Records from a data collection
============================================================

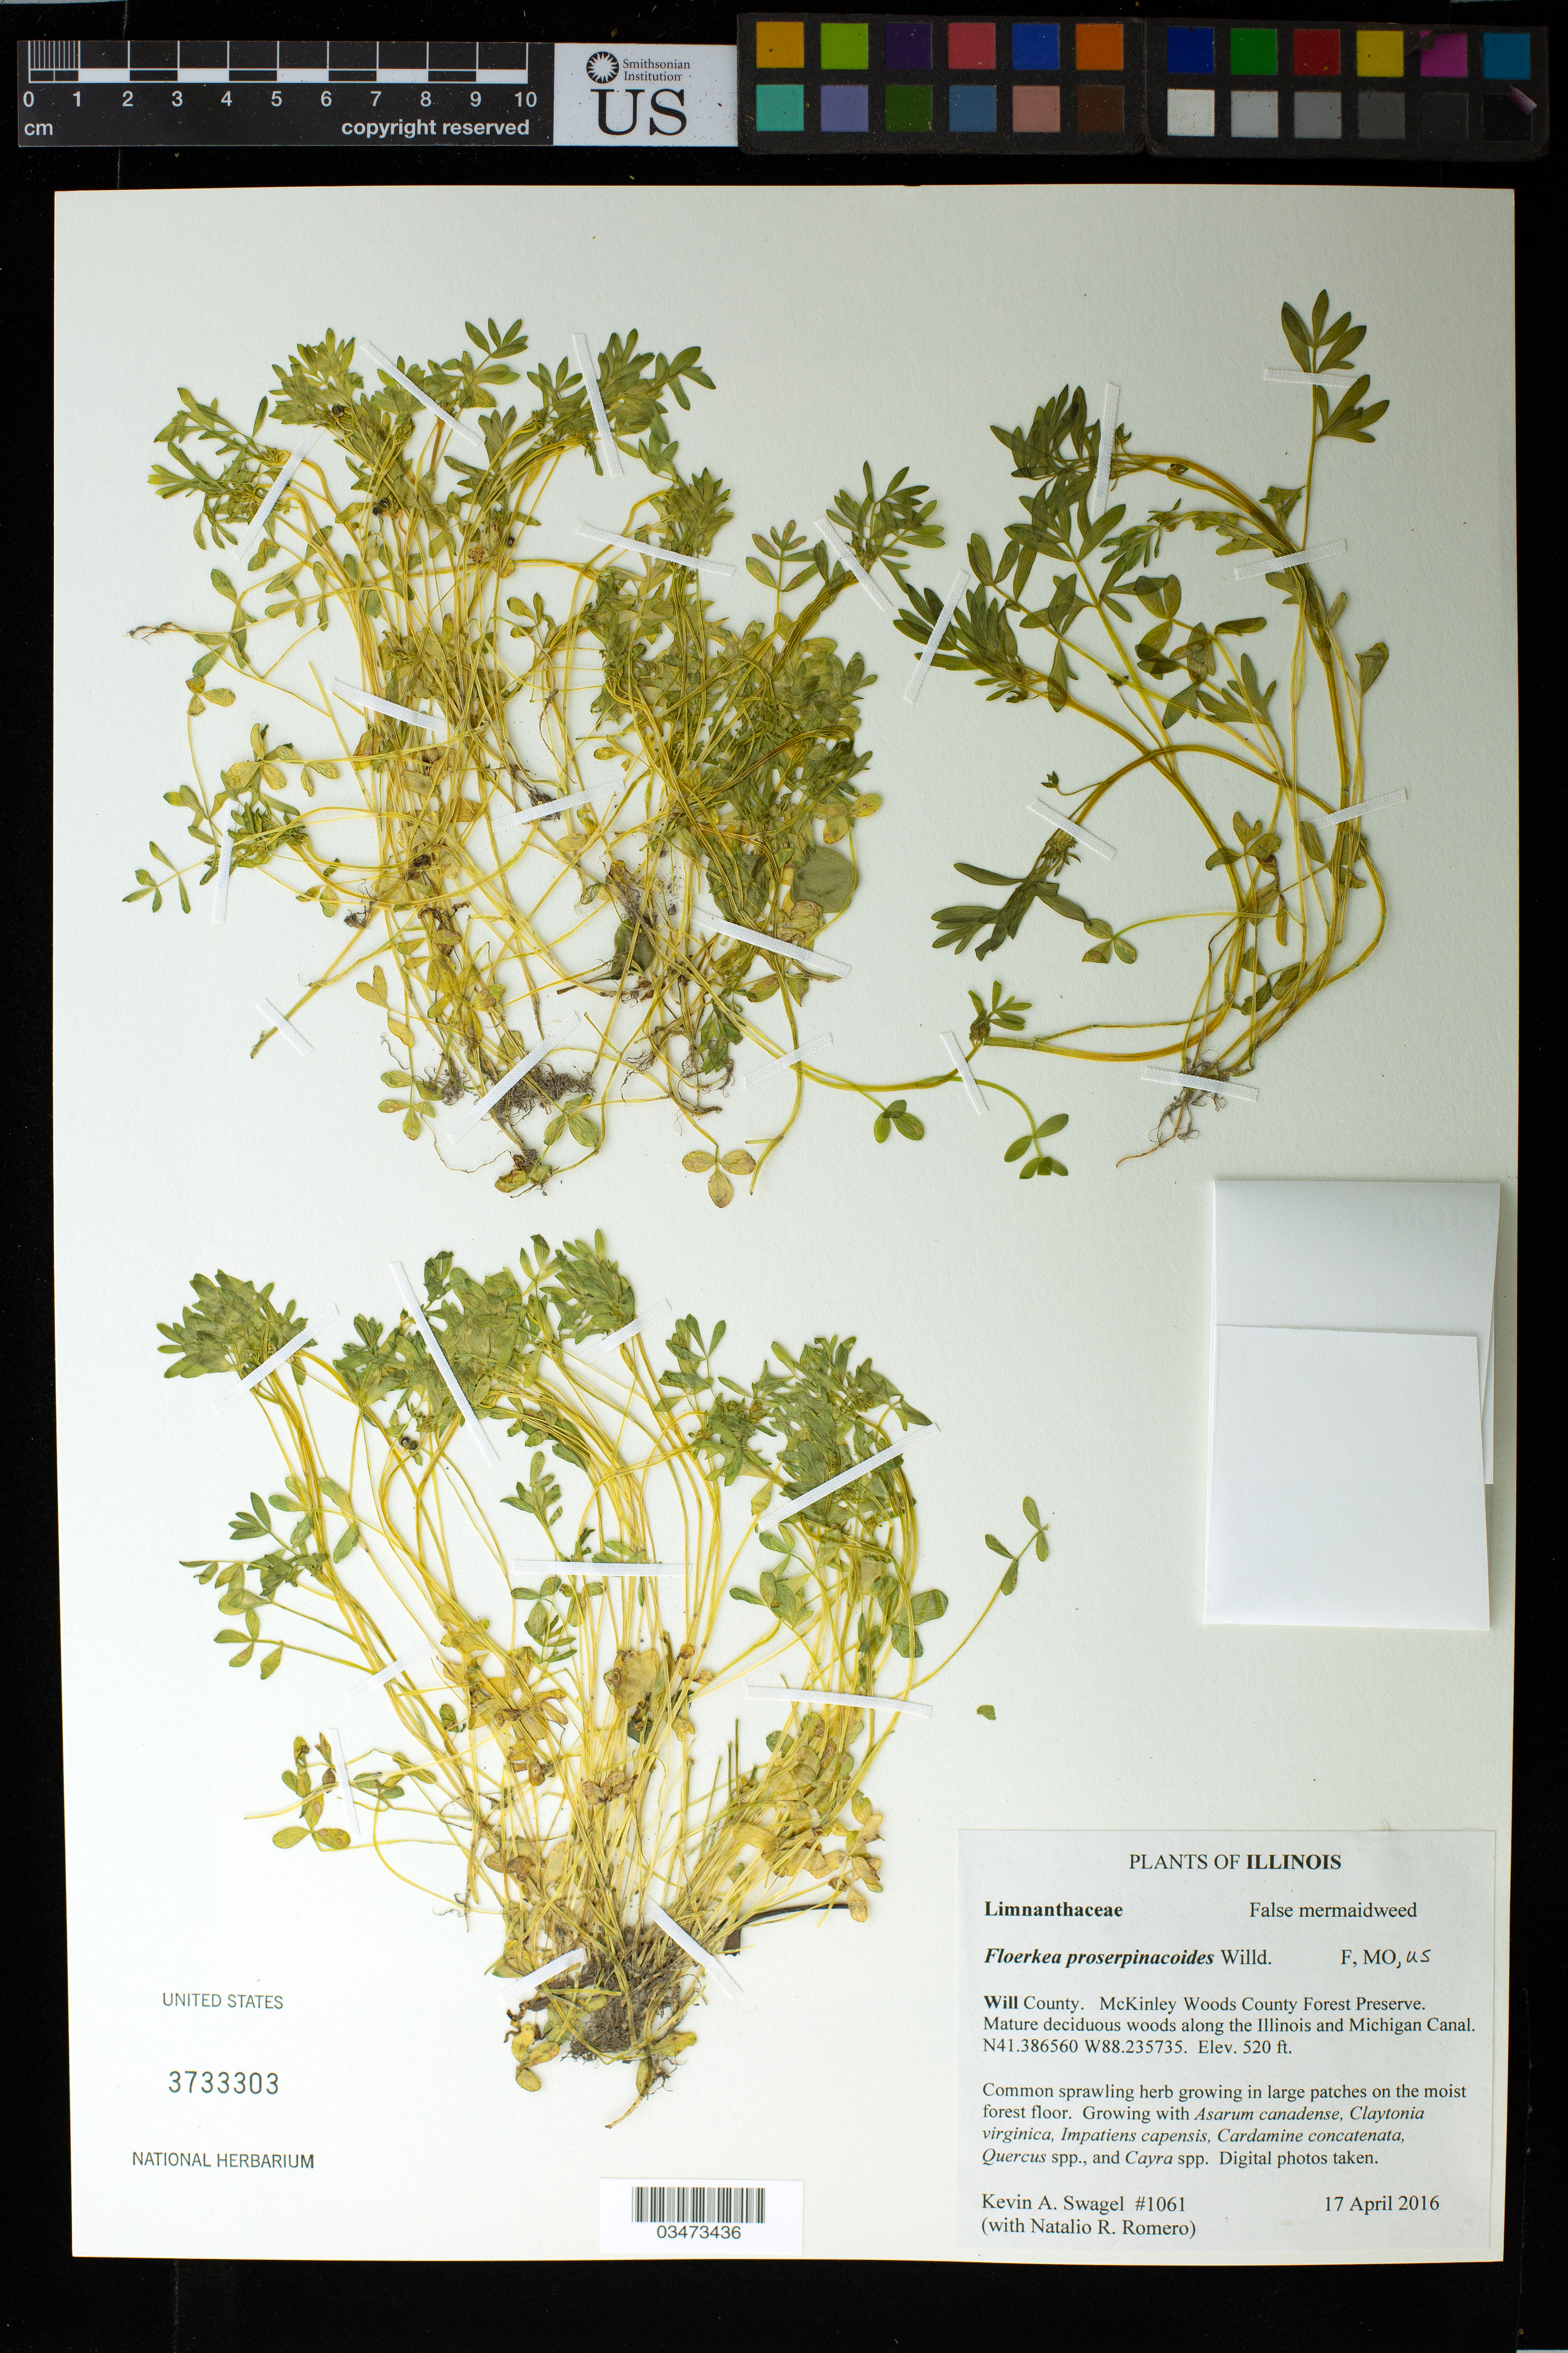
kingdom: Plantae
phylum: Tracheophyta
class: Magnoliopsida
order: Brassicales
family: Limnanthaceae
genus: Floerkea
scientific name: Floerkea proserpinacoides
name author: Willd.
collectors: K. Swagel & N. Romero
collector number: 1061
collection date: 2016-04-17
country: United States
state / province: Illinois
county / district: Will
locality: Will County. McKinley Woods County Forest Preserve. Mature deciduous woods along the Illinois and Michigan Canal.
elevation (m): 158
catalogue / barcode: US 3733303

============================================================

What the task requires: Copy everything from the line containing "name author: Willd." down to the end of the entries, renaming "collector number" as "field number" and keeping everything else unchanged.

Result for this exercise:
name author: Willd.
collectors: K. Swagel & N. Romero
field number: 1061
collection date: 2016-04-17
country: United States
state / province: Illinois
county / district: Will
locality: Will County. McKinley Woods County Forest Preserve. Mature deciduous woods along the Illinois and Michigan Canal.
elevation (m): 158
catalogue / barcode: US 3733303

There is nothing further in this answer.